(INPUT MATERIAL Opens)
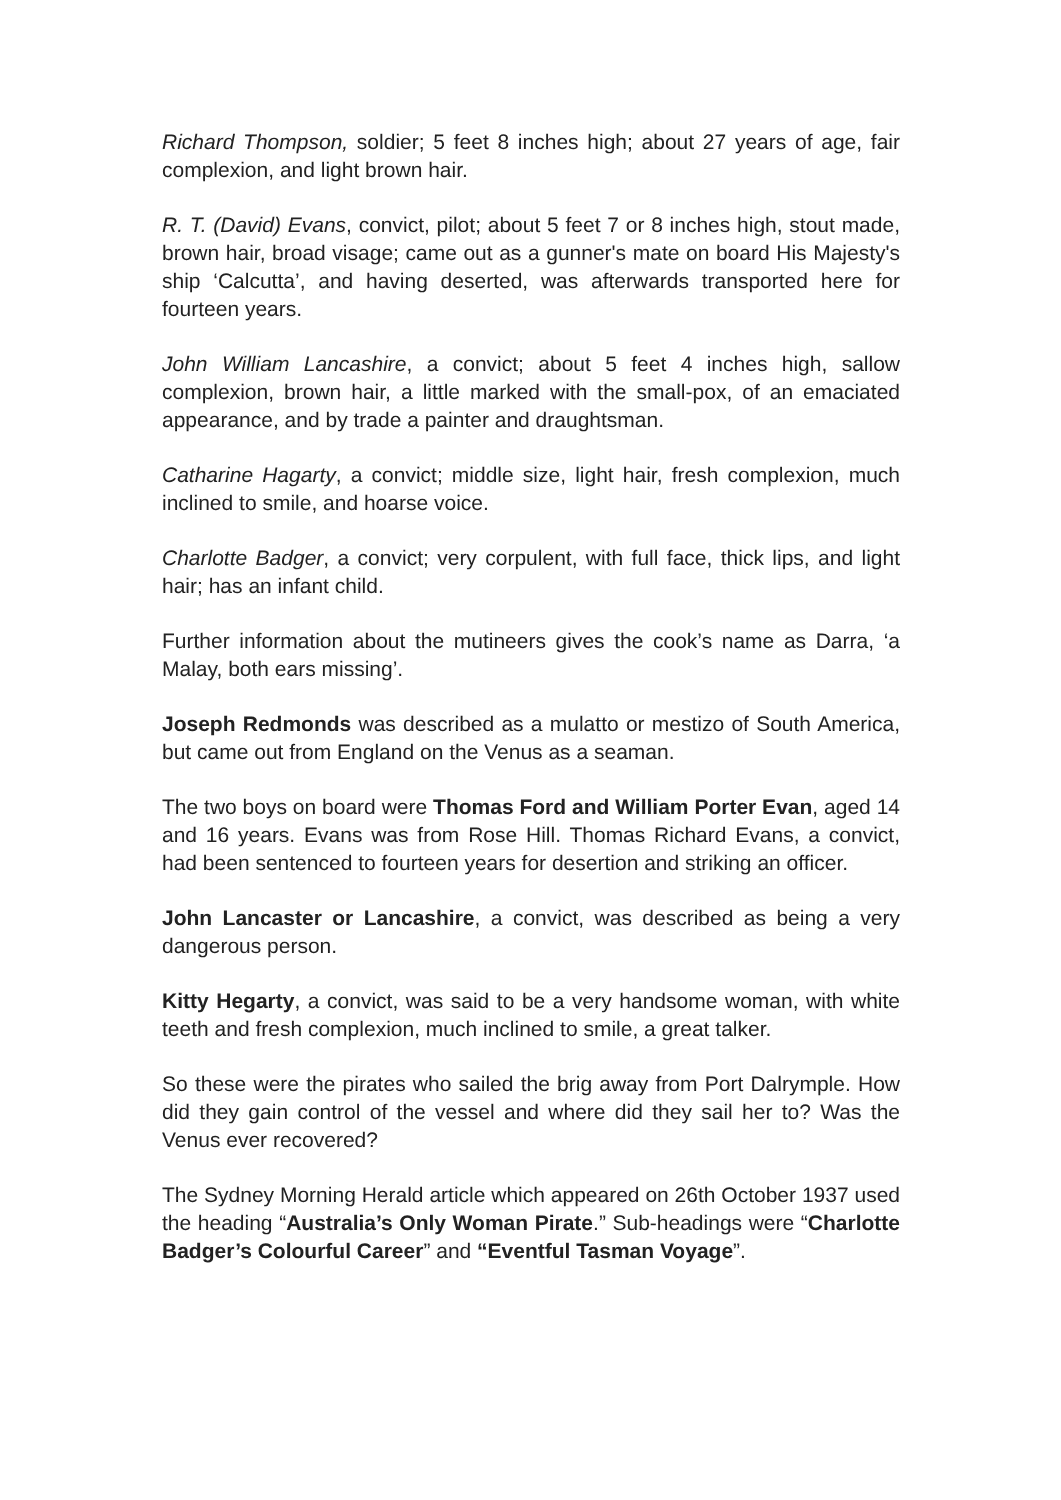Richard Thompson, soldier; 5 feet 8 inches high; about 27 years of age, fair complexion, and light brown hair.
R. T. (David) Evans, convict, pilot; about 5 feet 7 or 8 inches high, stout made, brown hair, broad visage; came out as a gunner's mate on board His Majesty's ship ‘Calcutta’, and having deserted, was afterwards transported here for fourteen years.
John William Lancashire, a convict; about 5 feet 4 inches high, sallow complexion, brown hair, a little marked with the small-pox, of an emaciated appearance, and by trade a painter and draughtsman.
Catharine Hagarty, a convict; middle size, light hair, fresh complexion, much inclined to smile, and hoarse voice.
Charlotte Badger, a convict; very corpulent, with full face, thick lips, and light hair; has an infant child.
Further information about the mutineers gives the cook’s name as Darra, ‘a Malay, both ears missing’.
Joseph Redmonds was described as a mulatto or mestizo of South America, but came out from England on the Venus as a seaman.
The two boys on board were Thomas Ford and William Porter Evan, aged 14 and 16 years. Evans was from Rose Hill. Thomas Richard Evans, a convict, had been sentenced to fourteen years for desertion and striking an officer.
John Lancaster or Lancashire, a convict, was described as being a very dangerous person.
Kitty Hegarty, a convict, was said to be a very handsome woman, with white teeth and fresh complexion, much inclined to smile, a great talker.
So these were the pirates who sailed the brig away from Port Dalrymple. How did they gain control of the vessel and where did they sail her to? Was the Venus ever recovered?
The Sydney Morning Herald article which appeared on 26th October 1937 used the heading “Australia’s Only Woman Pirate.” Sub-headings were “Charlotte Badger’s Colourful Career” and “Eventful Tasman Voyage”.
(INPUT MATERIAL Closes)
(INPUT MATERIAL Opens)
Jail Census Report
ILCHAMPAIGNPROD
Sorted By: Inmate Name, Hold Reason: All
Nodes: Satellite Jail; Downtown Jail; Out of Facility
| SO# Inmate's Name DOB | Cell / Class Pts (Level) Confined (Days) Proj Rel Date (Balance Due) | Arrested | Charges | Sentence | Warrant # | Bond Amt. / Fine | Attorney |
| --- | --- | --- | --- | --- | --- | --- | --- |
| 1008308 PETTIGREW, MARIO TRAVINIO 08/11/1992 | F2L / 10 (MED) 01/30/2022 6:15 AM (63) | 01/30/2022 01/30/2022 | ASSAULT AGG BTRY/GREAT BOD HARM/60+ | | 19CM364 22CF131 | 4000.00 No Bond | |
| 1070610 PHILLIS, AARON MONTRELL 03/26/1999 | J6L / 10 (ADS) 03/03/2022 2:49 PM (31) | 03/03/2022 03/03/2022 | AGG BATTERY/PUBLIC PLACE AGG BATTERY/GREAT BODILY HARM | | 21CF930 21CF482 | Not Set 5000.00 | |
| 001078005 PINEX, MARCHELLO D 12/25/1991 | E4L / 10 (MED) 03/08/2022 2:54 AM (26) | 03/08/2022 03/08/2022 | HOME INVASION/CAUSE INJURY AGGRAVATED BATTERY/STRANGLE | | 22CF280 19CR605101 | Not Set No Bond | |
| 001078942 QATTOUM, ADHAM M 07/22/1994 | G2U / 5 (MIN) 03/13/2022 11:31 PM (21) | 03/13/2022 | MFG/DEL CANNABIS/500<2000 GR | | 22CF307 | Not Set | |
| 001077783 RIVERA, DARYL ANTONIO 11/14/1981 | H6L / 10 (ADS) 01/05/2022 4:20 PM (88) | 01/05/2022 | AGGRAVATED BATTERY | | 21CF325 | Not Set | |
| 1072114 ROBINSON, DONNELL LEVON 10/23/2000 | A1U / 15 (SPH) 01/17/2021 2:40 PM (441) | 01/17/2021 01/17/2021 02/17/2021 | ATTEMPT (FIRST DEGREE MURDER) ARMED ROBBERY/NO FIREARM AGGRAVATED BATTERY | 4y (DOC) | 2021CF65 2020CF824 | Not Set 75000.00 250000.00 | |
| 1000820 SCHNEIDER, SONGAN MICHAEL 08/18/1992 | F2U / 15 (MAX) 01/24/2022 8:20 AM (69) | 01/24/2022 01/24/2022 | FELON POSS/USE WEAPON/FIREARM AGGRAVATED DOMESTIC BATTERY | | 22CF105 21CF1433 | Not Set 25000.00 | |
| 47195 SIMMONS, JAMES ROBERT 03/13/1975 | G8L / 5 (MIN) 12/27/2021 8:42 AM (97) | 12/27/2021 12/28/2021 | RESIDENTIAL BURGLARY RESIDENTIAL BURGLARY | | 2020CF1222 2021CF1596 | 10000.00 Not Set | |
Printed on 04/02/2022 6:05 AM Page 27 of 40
(INPUT MATERIAL Closes)
(INPUT MATERIAL Opens)
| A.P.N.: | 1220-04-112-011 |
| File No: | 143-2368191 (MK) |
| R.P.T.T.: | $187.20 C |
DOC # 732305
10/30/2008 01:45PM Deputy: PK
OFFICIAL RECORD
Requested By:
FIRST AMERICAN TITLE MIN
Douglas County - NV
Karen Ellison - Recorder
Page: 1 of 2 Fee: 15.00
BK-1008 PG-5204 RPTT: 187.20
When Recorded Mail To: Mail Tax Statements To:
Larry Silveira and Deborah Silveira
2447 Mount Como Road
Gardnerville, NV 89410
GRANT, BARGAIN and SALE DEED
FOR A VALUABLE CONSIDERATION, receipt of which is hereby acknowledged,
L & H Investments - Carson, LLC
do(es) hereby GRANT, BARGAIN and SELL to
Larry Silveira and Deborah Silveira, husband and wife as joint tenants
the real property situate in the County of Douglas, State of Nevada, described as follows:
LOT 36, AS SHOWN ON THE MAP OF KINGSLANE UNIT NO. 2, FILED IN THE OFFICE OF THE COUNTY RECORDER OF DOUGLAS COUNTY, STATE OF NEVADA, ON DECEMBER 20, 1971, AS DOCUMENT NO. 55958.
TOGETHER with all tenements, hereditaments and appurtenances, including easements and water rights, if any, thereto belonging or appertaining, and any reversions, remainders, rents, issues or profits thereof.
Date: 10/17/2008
(INPUT MATERIAL Closes)
Using the entries above, return exactly the lines from the line with "So these were" to the line with "The Sydney Morning", counting both of those lines.

OUTPUT OF THE EXERCISE>
So these were the pirates who sailed the brig away from Port Dalrymple. How did they gain control of the vessel and where did they sail her to? Was the Venus ever recovered?
The Sydney Morning Herald article which appeared on 26th October 1937 used the heading “Australia’s Only Woman Pirate.” Sub-headings were “Charlotte Badger’s Colourful Career” and “Eventful Tasman Voyage”.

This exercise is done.